Extracted records
****************************************

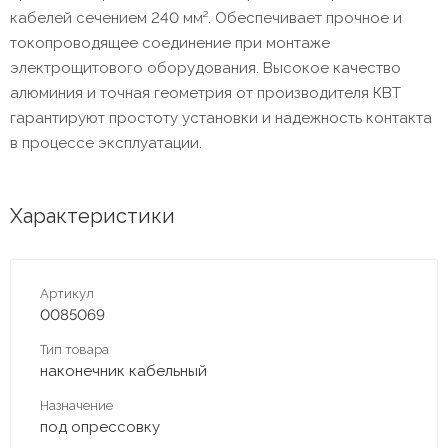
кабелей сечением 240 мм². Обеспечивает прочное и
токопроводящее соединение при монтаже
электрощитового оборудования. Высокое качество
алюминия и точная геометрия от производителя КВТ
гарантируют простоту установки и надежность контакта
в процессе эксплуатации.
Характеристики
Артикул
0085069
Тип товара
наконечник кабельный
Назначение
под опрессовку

****************************************

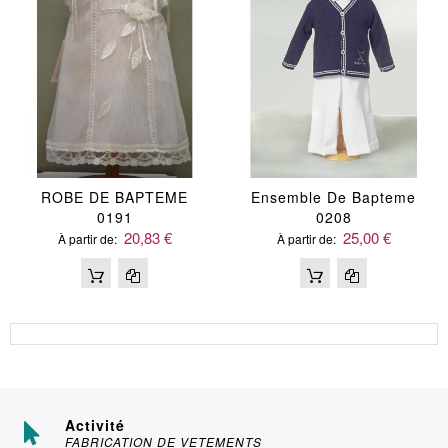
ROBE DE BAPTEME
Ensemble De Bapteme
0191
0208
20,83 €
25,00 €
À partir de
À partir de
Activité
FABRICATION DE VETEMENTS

****************************************

## WORK TASK
Of all the entries above, retype exactly the lines from the line with "электрощитового оборудования. Высокое" to the line with "под опрессовку", both included, and no others.

## ANSWER SECTION
электрощитового оборудования. Высокое качество
алюминия и точная геометрия от производителя КВТ
гарантируют простоту установки и надежность контакта
в процессе эксплуатации.
Характеристики
Артикул
0085069
Тип товара
наконечник кабельный
Назначение
под опрессовку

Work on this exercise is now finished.